Sheriff says mother killed her two children while their father was out of the country

A father’s request for a welfare check led deputies to a triple death scene in Lakewood Ranch.

LAKEWOOD RANCH, Fla. — A father traveling in South America asked deputies to check on his family at their Lakewood Ranch home, and investigators now say that request led to the discovery that his wife had killed their two children before taking her own life.

The detail has become the emotional center of the case because it turns the timeline into one of distance and delay: unanswered attempts to make contact, a welfare check from abroad, a return flight, and then notification that a wife and two children were dead. Authorities say the case is still active, but they have ruled out any outside suspect and continue to withhold a motive.

According to the Manatee County Sheriff’s Office, deputies went to the 8200 block of Pavia Way at about 8:30 p.m. on Feb. 26 after the homeowner, who was out of town, asked them to check the residence. The sheriff’s office has not described the missed contacts that led up to the request, but spokesman Randy Warren said the husband and father was on a business trip in South America and could not reach his family. Deputies arrived, saw circumstances that required entry and found three bodies inside the house. On Feb. 28, investigators identified the dead as Monika Rubacha, 44, Josh James, 14, and Emma James, 11. Detectives said the children were killed in separate rooms before Rubacha died by suicide.

Much of what happened after the bodies were found has been described in practical, forensic terms. Detectives with the Manatee Homicide Investigation Unit said all three victims had traumatic injuries. They said there is no evidence anyone else was involved, meaning the known action in the case begins and ends inside the home. The office also said all parties involved had been accounted for and there was no danger to the public. Yet other parts of the record remain closed. Authorities have not said how long the victims had been dead before deputies arrived, what weapon or method caused the injuries, or what evidence allowed detectives to determine the order of events. Warren told reporters there appeared to have been planning involved, and Patch reported that some evidence suggested Josh may have been killed first.

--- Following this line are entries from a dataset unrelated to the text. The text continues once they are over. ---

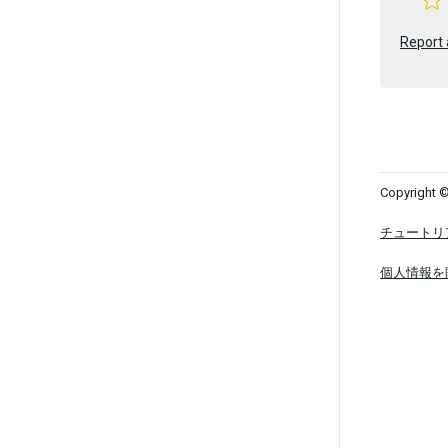
Report 
Copyright ©
チュートリ
個人情報を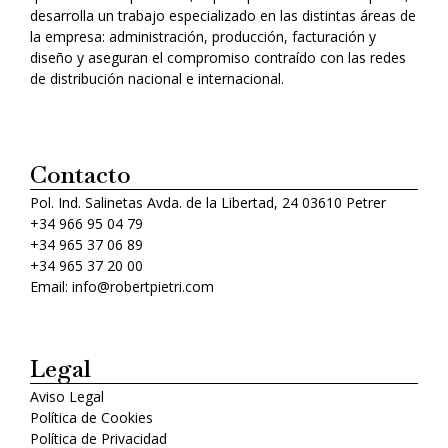
desarrolla un trabajo especializado en las distintas áreas de
la empresa: administración, producción, facturación y
diseño y aseguran el compromiso contraído con las redes
de distribución nacional e internacional.
Contacto
Pol. Ind. Salinetas Avda. de la Libertad, 24 03610 Petrer
+34 966 95 04 79
+34 965 37 06 89
+34 965 37 20 00
Email: info@robertpietri.com
Legal
Aviso Legal
Política de Cookies
Política de Privacidad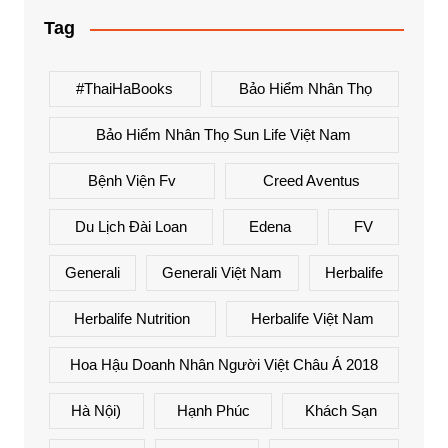
Tag
#ThaiHaBooks
Bảo Hiểm Nhân Thọ
Bảo Hiểm Nhân Thọ Sun Life Việt Nam
Bệnh Viện Fv
Creed Aventus
Du Lịch Đài Loan
Edena
FV
Generali
Generali Việt Nam
Herbalife
Herbalife Nutrition
Herbalife Việt Nam
Hoa Hậu Doanh Nhân Người Việt Châu Á 2018
Hà Nội)
Hạnh Phúc
Khách Sạn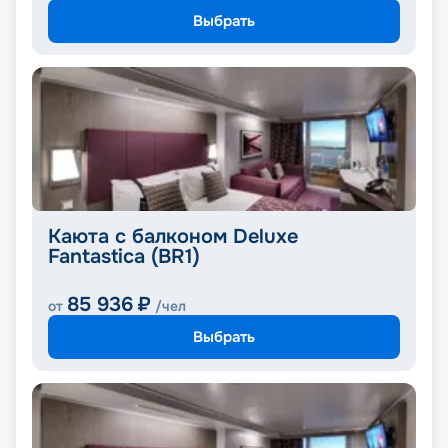
Выбрать
Каюта с балконом Deluxe
Fantastica (BR1)
85 936
₽
от
/чел
Выбрать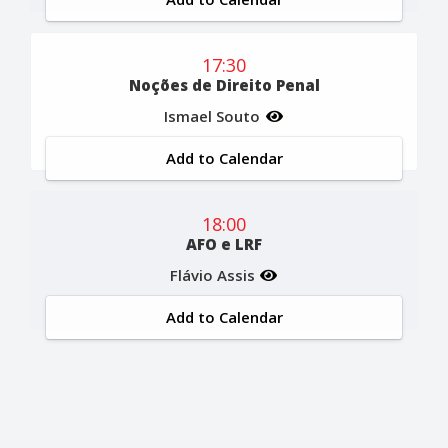
17:30
Noções de Direito Penal
Ismael Souto
Add to Calendar
18:00
AFO e LRF
Flávio Assis
Add to Calendar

The absence of earlier intervention is another striking feature. Warren said deputies had never been called to the address before. He also said the family had relocated from Missouri about three years earlier. In public records and official statements released so far, there is no mention of prior criminal cases, emergency calls at the residence or a broader safety concern in the neighborhood. That leaves the welfare-check request as the first known point at which authorities entered the family’s private crisis. By then, investigators say, the violence had already happened.

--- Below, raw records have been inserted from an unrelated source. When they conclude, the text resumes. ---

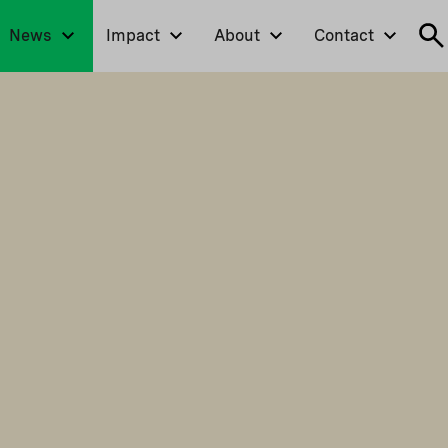
News
Impact
About
Contact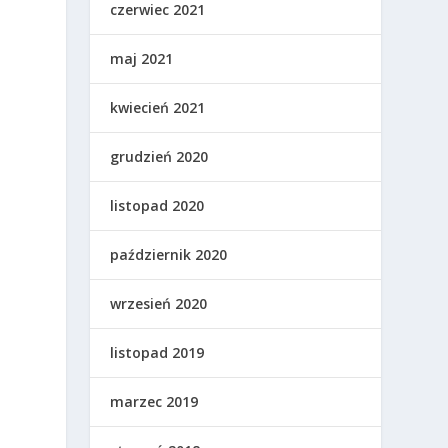
czerwiec 2021
u
maj 2021
kwiecień 2021
grudzień 2020
listopad 2020
październik 2020
wrzesień 2020
listopad 2019
marzec 2019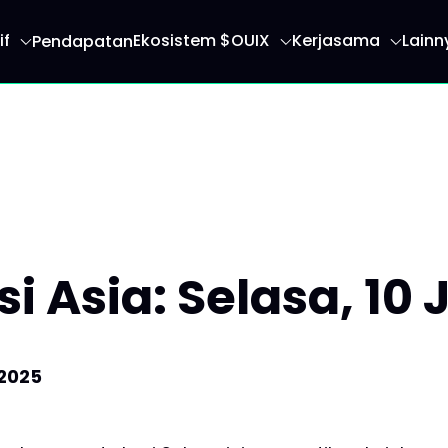
if
Ekosistem $OUIX
Kerjasama
Lainn
Pendapatan
 anda ke halaman utama
i Asia: Selasa, 10 
 2025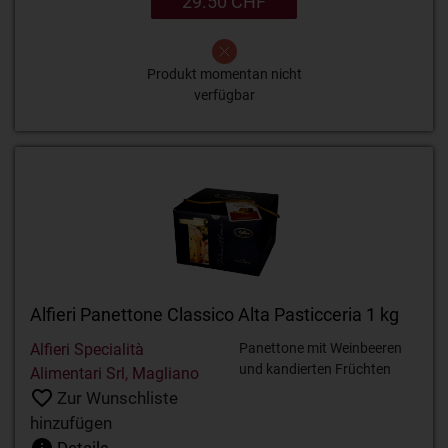
29.50 CHF
Produkt momentan nicht
verfügbar
Alfieri Panettone Classico Alta Pasticceria 1 kg
Alfieri Specialità
Panettone mit Weinbeeren
und kandierten Früchten
Alimentari Srl, Magliano
Zur Wunschliste
hinzufügen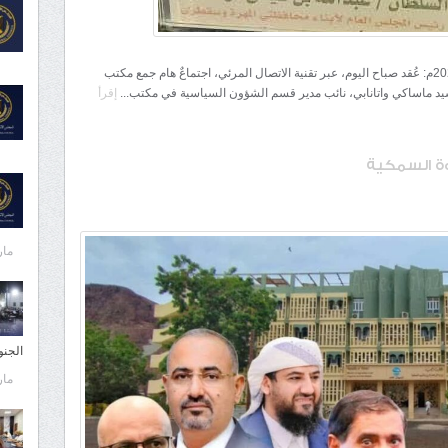
شبكة المهرة الإخبارية /الغيضة/ الثلاثاء 30 ديسمبر 2025م: عُقد صباح اليوم، عبر تقنية الاتصال المرئي، اجتماعٌ هام جمع مكتب
سيد ماساكي واتانابي، نائب مدير قسم الشؤون السياسية في مكتب...
إقرأ
روة السمكية
مارس 
الجن
مارس 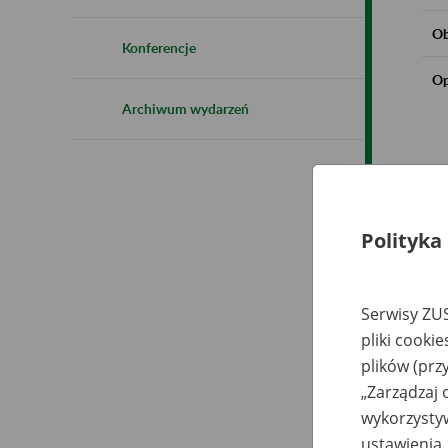
Ob
Konferencje
Op
Archiwum wydarzeń
Polityka
Serwisy ZUS
pliki cooki
plików (prz
„Zarządzaj 
wykorzystyw
ustawienia.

The community response has been careful and restrained. Warren called the case horrible for deputies and even worse for the father returning home to learn what had happened. A nearby resident, Paul Henne, told local television the neighborhood was usually quiet and filled with families, which made the killings especially hard to absorb. The Lake Club at Lakewood Ranch said it was aware of the incident, extended sympathy and declined to say more while the case remained under investigation. Those remarks did not fill in the missing motive, but they framed the event as both intensely personal and broadly unsettling to the area around it.

The remaining official work is expected to happen outside a courtroom. The District 12 Medical Examiner will issue the official causes and manners of death. Detectives are continuing to review what led up to the killings and may still decide whether additional facts can be released. The sheriff’s office listed the matter as case No. 2026-004008. Because the suspected killer is dead, no prosecution is expected, but investigators still must document the sequence, preserve the evidence and complete a final account of the deaths.

At this point, the public story begins with a call for help from outside the country and ends with a finding that no one beyond the family was involved. The next confirmed development is likely to be the medical examiner’s ruling or another statement from the sheriff’s office explaining more of the final timeline.

Author note: Last updated March 30, 2026.